BANGOR — Maine is known for its harsh winters.
For most people, winter simply comes with some inconveniences.
Winter for the homeless, however, can be dangerous and sometimes even deadly.
The Bangor Area Homeless Shelter is just one of the local organizations trying to keep people warm this winter.
“Some of those nights (are) below zero and the wind picks up,” said Boyd Kronholm, executive director of the Bangor Area Homeless Shelter.
“Last year we had a gentleman who was sleeping under a tarp on a bench just down the road from us who probably would have gotten plowed. It was the middle of a snowstorm, probably would have gotten plowed by a plow truck had somebody not found him, woke him up and directed him to us,” he said.

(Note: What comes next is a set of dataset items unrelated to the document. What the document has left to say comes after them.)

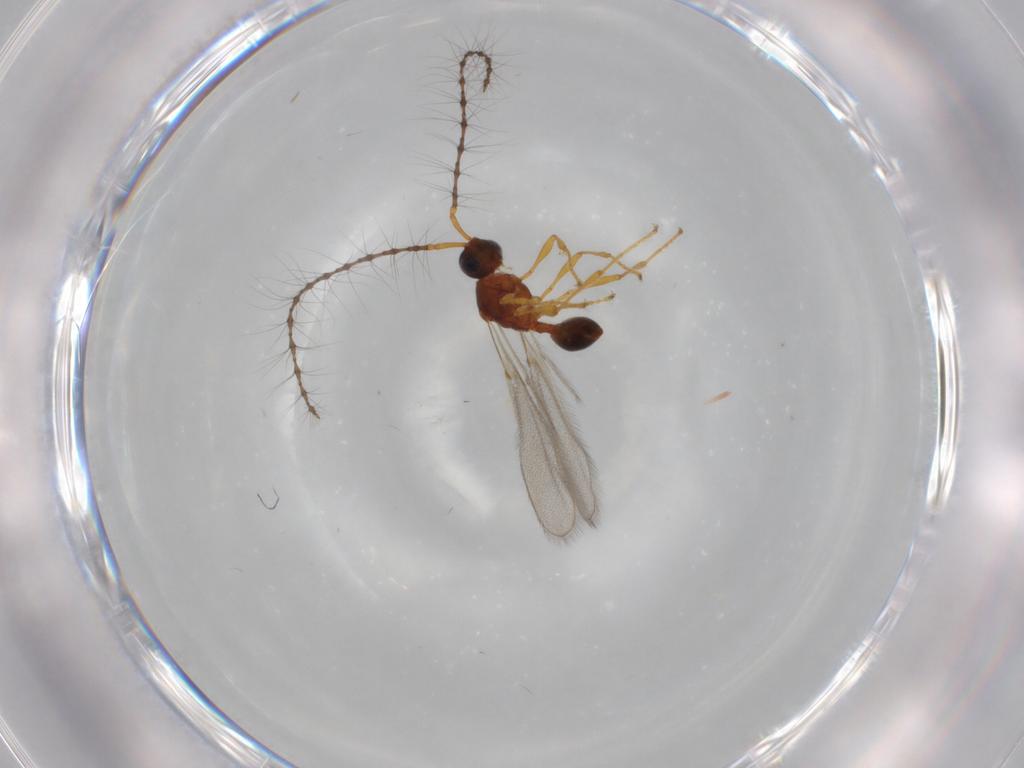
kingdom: Animalia
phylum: Arthropoda
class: Insecta
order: Hymenoptera
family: Diapriidae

Another local shelter is the Hope House.
Its homeless population is temporarily staying at the Ramada Inn on Odlin Road while the shelter undergoes renovations.
Even with two local shelters, bed space can be very limited.

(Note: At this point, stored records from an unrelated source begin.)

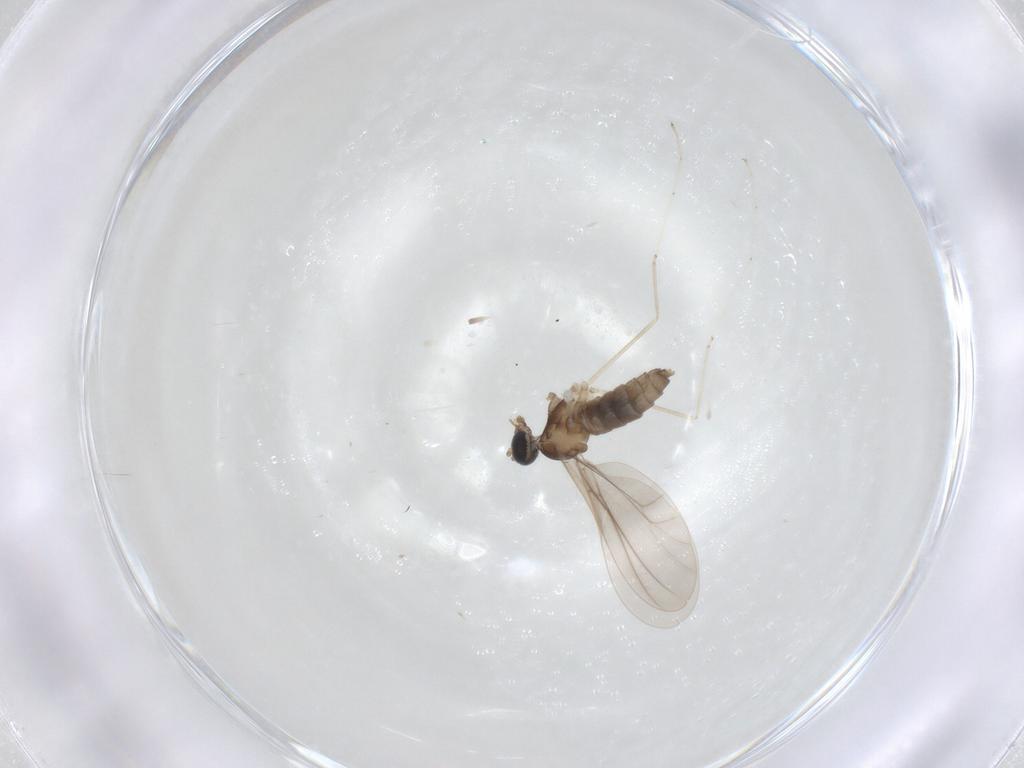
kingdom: Animalia
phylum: Arthropoda
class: Insecta
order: Diptera
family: Cecidomyiidae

“Right now we’re pretty full. We have a couple available beds,” Kronholm said.
Fortunately, other resources remain around the area, such as warming centers.
“We have our warming center which fills up throughout the night but it cycles in and out. And I know that Brick Church is also running a warming center and they’re not quite full yet,” Kronholm said.
Warming centers do not provide a bed but do provide open spots for people to get out of the cold overnight.
Rindy Fogler, the assistant director of Bangor Public Health and Community Services, said the Brick Church warming center also provides showers, hot meals and clothing.
The Mansion Church has a warming center as well.
“It is essentially a place you can go to sit in a chair, get comfortable, have a cup of coffee, sleep if you can, but also interact with people around you,” Fogler said.
Fogler said staff from her department visit local warming centers frequently to try and assist whoever they can.
“To connect with people and try to connect them with housing resources and case management resources and other things like that,” Fogler said.
The Bangor Area Homeless Shelter also works to get their residents more stability.
Kronholm said the shelter creates plans for their residents to get jobs, housing vouchers and, ultimately, their own apartments.